**Exercise directions**
Pictures should not appear in the copy; the records themselves must be written out exactly.
═══ Data supplied
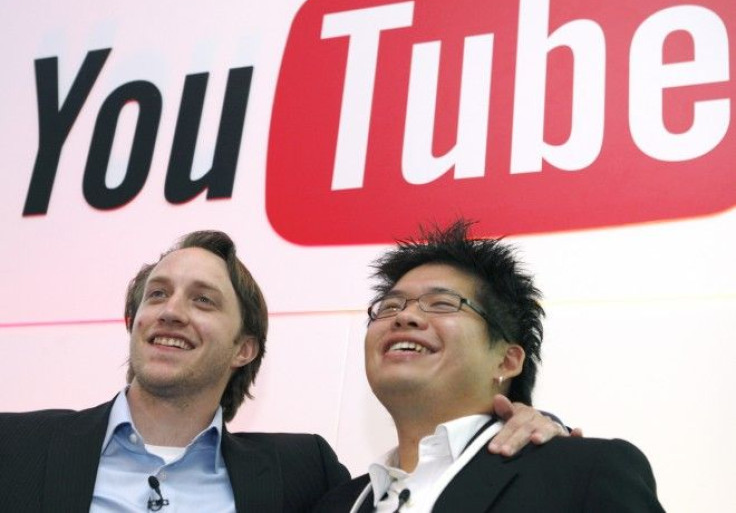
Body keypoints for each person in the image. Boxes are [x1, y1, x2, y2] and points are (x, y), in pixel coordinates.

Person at [0, 230, 567, 512]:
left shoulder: (302, 476)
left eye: (203, 300)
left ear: (245, 348)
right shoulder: (15, 447)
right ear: (132, 319)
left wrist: (532, 427)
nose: (171, 311)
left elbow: (438, 476)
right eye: (157, 295)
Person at [314, 220, 666, 512]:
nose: (405, 316)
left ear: (507, 360)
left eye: (441, 303)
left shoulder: (582, 473)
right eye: (389, 306)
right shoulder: (335, 503)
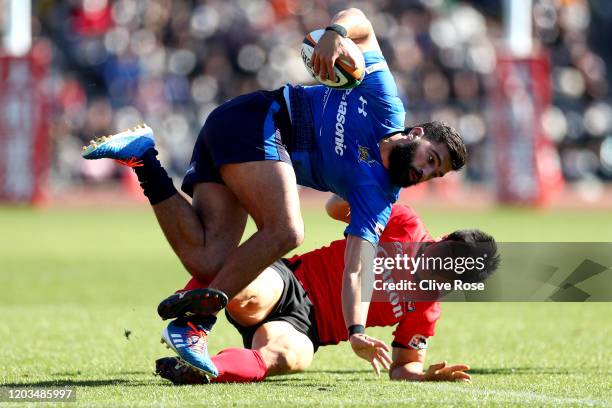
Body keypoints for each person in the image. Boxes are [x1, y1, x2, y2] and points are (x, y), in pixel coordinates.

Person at [82, 7, 467, 377]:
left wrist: (355, 331)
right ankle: (196, 325)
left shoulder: (381, 196)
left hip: (243, 149)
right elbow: (361, 21)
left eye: (434, 172)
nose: (424, 171)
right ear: (417, 133)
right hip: (259, 119)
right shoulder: (386, 105)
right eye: (431, 158)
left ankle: (144, 160)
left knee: (207, 259)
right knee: (286, 230)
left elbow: (356, 269)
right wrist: (336, 33)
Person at [154, 204, 499, 384]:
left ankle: (204, 370)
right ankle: (189, 307)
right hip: (292, 282)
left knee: (293, 358)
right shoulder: (404, 223)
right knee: (250, 292)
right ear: (444, 239)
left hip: (307, 329)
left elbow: (403, 367)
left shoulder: (427, 307)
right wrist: (364, 195)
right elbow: (337, 207)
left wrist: (422, 376)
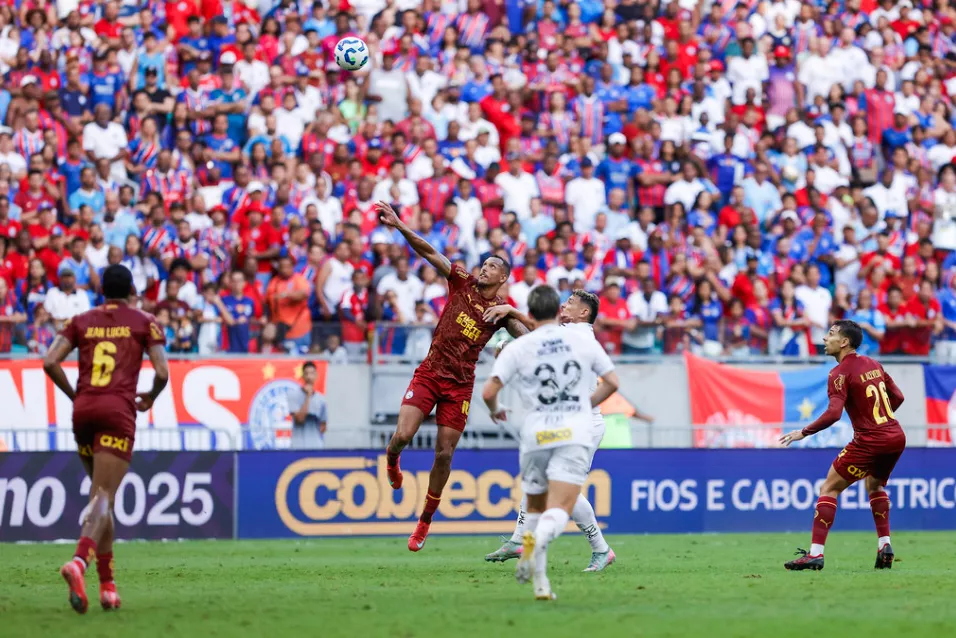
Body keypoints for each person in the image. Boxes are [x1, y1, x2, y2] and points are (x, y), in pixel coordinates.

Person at [376, 201, 529, 552]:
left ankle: (424, 522)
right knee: (403, 434)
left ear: (502, 278)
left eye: (492, 266)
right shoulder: (461, 281)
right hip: (430, 373)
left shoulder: (500, 312)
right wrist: (400, 225)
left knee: (444, 454)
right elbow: (429, 251)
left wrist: (520, 325)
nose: (484, 268)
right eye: (485, 263)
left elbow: (531, 336)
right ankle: (392, 459)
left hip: (460, 385)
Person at [42, 264, 169, 613]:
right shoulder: (144, 321)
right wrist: (152, 396)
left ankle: (108, 587)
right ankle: (78, 562)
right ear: (131, 290)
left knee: (101, 496)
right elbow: (161, 371)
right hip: (117, 412)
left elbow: (50, 361)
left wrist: (75, 396)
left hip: (83, 411)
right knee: (103, 496)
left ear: (102, 292)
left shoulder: (81, 320)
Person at [481, 285, 619, 600]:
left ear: (584, 313)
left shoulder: (580, 336)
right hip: (561, 422)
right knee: (546, 488)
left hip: (581, 423)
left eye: (571, 302)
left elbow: (538, 334)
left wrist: (511, 317)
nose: (565, 305)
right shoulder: (568, 334)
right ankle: (523, 544)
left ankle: (596, 548)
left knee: (558, 495)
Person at [780, 320, 905, 572]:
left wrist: (803, 432)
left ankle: (815, 554)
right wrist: (880, 419)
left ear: (844, 342)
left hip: (870, 439)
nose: (825, 339)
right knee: (875, 484)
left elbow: (834, 413)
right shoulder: (873, 364)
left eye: (831, 334)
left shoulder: (839, 373)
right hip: (895, 436)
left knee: (829, 488)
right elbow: (898, 397)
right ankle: (885, 545)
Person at [288, 360, 328, 449]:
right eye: (306, 374)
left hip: (316, 446)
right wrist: (308, 397)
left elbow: (323, 425)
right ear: (302, 376)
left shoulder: (321, 399)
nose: (309, 377)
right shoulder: (293, 396)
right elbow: (299, 419)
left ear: (316, 376)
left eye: (312, 373)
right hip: (298, 446)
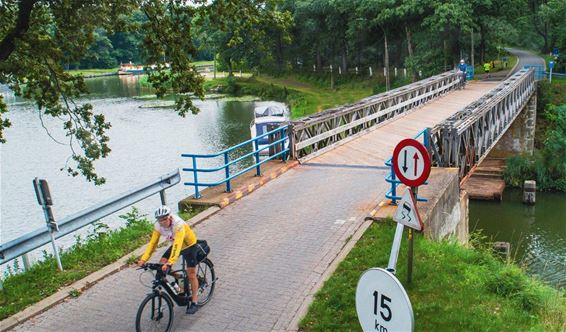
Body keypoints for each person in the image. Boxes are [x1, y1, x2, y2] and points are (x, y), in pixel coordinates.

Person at [137, 205, 200, 314]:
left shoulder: (178, 224)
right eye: (160, 220)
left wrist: (170, 263)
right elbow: (153, 244)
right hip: (176, 246)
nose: (162, 222)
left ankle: (194, 301)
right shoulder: (158, 226)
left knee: (191, 273)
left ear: (170, 217)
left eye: (165, 219)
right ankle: (179, 278)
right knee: (161, 264)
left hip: (189, 245)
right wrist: (143, 259)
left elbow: (177, 243)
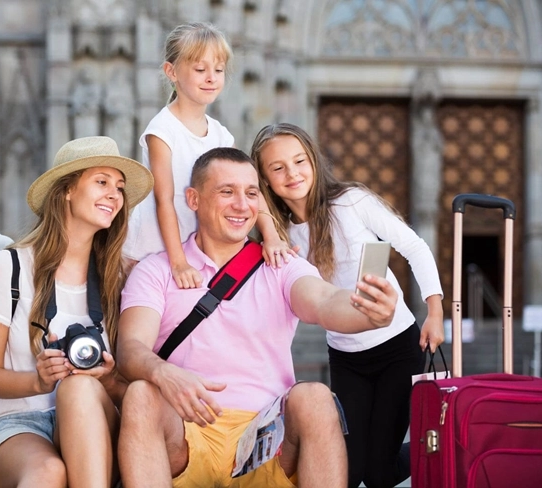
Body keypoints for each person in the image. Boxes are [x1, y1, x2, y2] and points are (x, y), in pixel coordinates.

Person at [116, 147, 398, 487]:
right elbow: (131, 348)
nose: (242, 205)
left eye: (251, 193)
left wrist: (366, 311)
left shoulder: (280, 265)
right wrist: (163, 373)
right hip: (187, 436)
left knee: (314, 397)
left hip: (266, 440)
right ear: (193, 199)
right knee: (141, 394)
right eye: (226, 192)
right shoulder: (157, 269)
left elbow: (324, 301)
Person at [250, 123, 444, 488]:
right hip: (345, 358)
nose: (292, 173)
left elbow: (414, 246)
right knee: (348, 473)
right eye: (277, 168)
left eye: (299, 161)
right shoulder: (279, 238)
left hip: (398, 349)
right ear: (264, 179)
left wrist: (434, 311)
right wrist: (269, 232)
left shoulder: (351, 201)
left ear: (314, 161)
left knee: (379, 474)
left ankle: (428, 449)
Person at [0, 136, 154, 488]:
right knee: (48, 473)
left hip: (96, 420)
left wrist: (108, 378)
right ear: (67, 190)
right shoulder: (12, 266)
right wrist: (37, 381)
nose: (114, 195)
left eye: (120, 187)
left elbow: (132, 392)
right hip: (18, 425)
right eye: (101, 182)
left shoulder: (121, 279)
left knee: (77, 388)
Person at [123, 22, 291, 288]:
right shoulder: (163, 130)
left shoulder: (221, 134)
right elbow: (164, 200)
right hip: (150, 248)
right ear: (172, 71)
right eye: (200, 69)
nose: (211, 77)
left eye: (219, 69)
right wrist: (177, 262)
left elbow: (249, 189)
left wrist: (271, 235)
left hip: (192, 250)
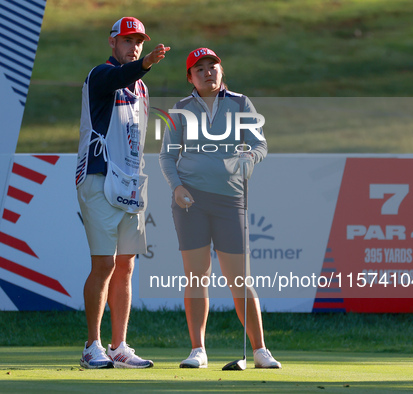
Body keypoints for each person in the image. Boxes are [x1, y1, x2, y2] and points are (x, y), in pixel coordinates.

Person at [159, 48, 281, 369]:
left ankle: (260, 350)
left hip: (230, 198)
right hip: (191, 202)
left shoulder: (240, 104)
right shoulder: (181, 109)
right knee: (197, 276)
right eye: (199, 69)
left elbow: (259, 144)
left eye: (212, 65)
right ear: (190, 78)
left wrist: (249, 158)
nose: (208, 71)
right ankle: (198, 350)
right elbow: (167, 156)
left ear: (221, 70)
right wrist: (178, 187)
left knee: (239, 278)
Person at [75, 17, 170, 369]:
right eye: (127, 40)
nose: (134, 47)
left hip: (129, 183)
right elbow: (119, 77)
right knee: (104, 263)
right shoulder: (101, 75)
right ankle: (92, 346)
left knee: (126, 266)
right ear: (112, 43)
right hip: (98, 176)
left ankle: (119, 346)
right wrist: (144, 65)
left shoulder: (141, 89)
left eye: (139, 42)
══════
**Completed exercise**
Body keypoints for each person in the image. Boxes are [x1, y1, x2, y2] and points are (x, y), in pixel coordinates.

Person at [0, 230, 567, 512]:
left shoulder: (302, 476)
left eye: (203, 300)
left ear: (245, 348)
right shoulder: (15, 447)
right ear: (132, 319)
left wrist: (532, 427)
nose: (171, 311)
left elbow: (438, 476)
right eye: (157, 295)
Person at [314, 220, 666, 512]:
nose: (405, 316)
left ear: (507, 360)
left eye: (441, 303)
left shoulder: (582, 473)
right eye: (389, 306)
right shoulder: (335, 503)
Body keypoints for each person in the image. Boxes are [x1, y1, x2, y2] and points are (x, y), in pixel coordinates.

Person at [82, 7, 467, 377]:
left wrist: (355, 331)
right ankle: (196, 325)
left shoulder: (381, 196)
left hip: (243, 149)
right elbow: (361, 21)
left eye: (434, 172)
nose: (424, 171)
right ear: (417, 133)
right hip: (259, 119)
right shoulder: (386, 105)
right eye: (431, 158)
left ankle: (144, 160)
left knee: (207, 259)
right knee: (286, 230)
left elbow: (356, 269)
right wrist: (336, 33)
Person at [154, 204, 499, 384]:
left ankle: (204, 370)
right ankle: (189, 307)
right hip: (292, 282)
left knee: (293, 358)
right shoulder: (404, 223)
right knee: (250, 292)
right ear: (444, 239)
left hip: (307, 329)
left elbow: (403, 367)
left shoulder: (427, 307)
right wrist: (364, 195)
right elbow: (337, 207)
left wrist: (422, 376)
Body keypoints for each person in the image. Boxes are [x1, y1, x2, y2] and points are (x, y), in pixel coordinates.

Person at [376, 201, 529, 552]:
left ankle: (424, 522)
right knee: (403, 434)
left ear: (502, 278)
left eye: (492, 266)
right shoulder: (461, 281)
right hip: (430, 373)
left shoulder: (500, 312)
right wrist: (400, 225)
left knee: (444, 454)
right elbow: (429, 251)
left wrist: (520, 325)
nose: (484, 268)
right eye: (485, 263)
left elbow: (531, 336)
right ankle: (392, 459)
left hip: (460, 385)
Person at [42, 264, 169, 613]:
right shoulder: (144, 321)
right wrist: (152, 396)
left ankle: (108, 587)
right ankle: (78, 562)
right ear: (131, 290)
left knee: (101, 496)
right elbow: (161, 371)
right hip: (117, 412)
left elbow: (50, 361)
left wrist: (75, 396)
left hip: (83, 411)
right knee: (103, 496)
left ear: (102, 292)
left shoulder: (81, 320)
Person at [481, 285, 619, 600]:
left ear: (584, 313)
left shoulder: (580, 336)
right hip: (561, 422)
right knee: (546, 488)
left hip: (581, 423)
left eye: (571, 302)
left elbow: (538, 334)
left wrist: (511, 317)
nose: (565, 305)
right shoulder: (568, 334)
right ankle: (523, 544)
left ankle: (596, 548)
left knee: (558, 495)
Person at [780, 320, 905, 572]:
left wrist: (803, 432)
left ankle: (815, 554)
right wrist: (880, 419)
left ear: (844, 342)
left hip: (870, 439)
nose: (825, 339)
right knee: (875, 484)
left elbow: (834, 413)
right shoulder: (873, 364)
left eye: (831, 334)
left shoulder: (839, 373)
right hip: (895, 436)
left knee: (829, 488)
right elbow: (898, 397)
right ankle: (885, 545)
Person at [288, 360, 328, 449]:
right eye: (306, 374)
left hip: (316, 446)
right wrist: (308, 397)
left elbow: (323, 425)
right ear: (302, 376)
left shoulder: (321, 399)
nose: (309, 377)
right shoulder: (293, 396)
right elbow: (299, 419)
left ear: (316, 376)
left eye: (312, 373)
right hip: (298, 446)
Body keypoints for each person in the image. Boxes are [x1, y1, x2, y2] and points are (x, y), in pixel coordinates.

Person at [137, 205, 200, 314]:
left shoulder: (178, 224)
right eye: (160, 220)
left wrist: (170, 263)
right elbow: (153, 244)
right hip: (176, 246)
nose: (162, 222)
left ankle: (194, 301)
right shoulder: (158, 226)
left knee: (191, 273)
left ear: (170, 217)
left eye: (165, 219)
right ankle: (179, 278)
right knee: (161, 264)
left hip: (189, 245)
right wrist: (143, 259)
left elbow: (177, 243)
Body keypoints for each person in the image. Boxes are [x1, y1, x2, y2] and points are (x, y), in pixel coordinates.

Person at [116, 147, 398, 487]:
right elbow: (131, 348)
nose: (242, 205)
left eye: (251, 193)
left wrist: (366, 311)
left shoulder: (280, 265)
right wrist: (163, 373)
right hip: (187, 436)
left knee: (314, 397)
left hip: (266, 440)
right ear: (193, 199)
right knee: (141, 394)
right eye: (226, 192)
right shoulder: (157, 269)
left elbow: (324, 301)
Person at [250, 123, 444, 488]:
right hip: (345, 358)
nose: (292, 173)
left elbow: (414, 246)
right knee: (348, 473)
right eye: (277, 168)
left eye: (299, 161)
right shoulder: (279, 238)
left hip: (398, 349)
right ear: (264, 179)
left wrist: (434, 311)
right wrist: (269, 232)
left shoulder: (351, 201)
left ear: (314, 161)
left knee: (379, 474)
left ankle: (428, 449)
Person at [0, 136, 154, 488]:
right knee: (48, 473)
left hip: (96, 420)
left wrist: (108, 378)
right ear: (67, 190)
right shoulder: (12, 266)
right wrist: (37, 381)
nose: (114, 195)
left eye: (120, 187)
left elbow: (132, 392)
right hip: (18, 425)
right eye: (101, 182)
left shoulder: (121, 279)
left knee: (77, 388)
Person at [123, 22, 291, 288]:
right shoulder: (163, 130)
left shoulder: (221, 134)
right elbow: (164, 200)
right hip: (150, 248)
right ear: (172, 71)
right eye: (200, 69)
nose: (211, 77)
left eye: (219, 69)
right wrist: (177, 262)
left elbow: (249, 189)
left wrist: (271, 235)
left hip: (192, 250)
Body keypoints for each person in the image. Boxes are [x1, y1, x2, y2] and points are (x, y), in pixel coordinates.

Person at [159, 48, 281, 369]:
left ankle: (260, 350)
left hip: (230, 198)
right hip: (191, 202)
left shoulder: (240, 104)
right shoulder: (181, 109)
right knee: (197, 276)
right eye: (199, 69)
left elbow: (259, 144)
left eye: (212, 65)
right ear: (190, 78)
left wrist: (249, 158)
nose: (208, 71)
right ankle: (198, 350)
right elbow: (167, 156)
left ear: (221, 70)
right wrist: (178, 187)
left knee: (239, 278)
Person at [75, 17, 170, 369]:
right eye: (127, 40)
nose: (134, 47)
left hip: (129, 183)
right elbow: (119, 77)
right knee: (104, 263)
right shoulder: (101, 75)
right ankle: (92, 346)
left knee: (126, 266)
right ear: (112, 43)
right hip: (98, 176)
left ankle: (119, 346)
right wrist: (144, 65)
left shoulder: (141, 89)
left eye: (139, 42)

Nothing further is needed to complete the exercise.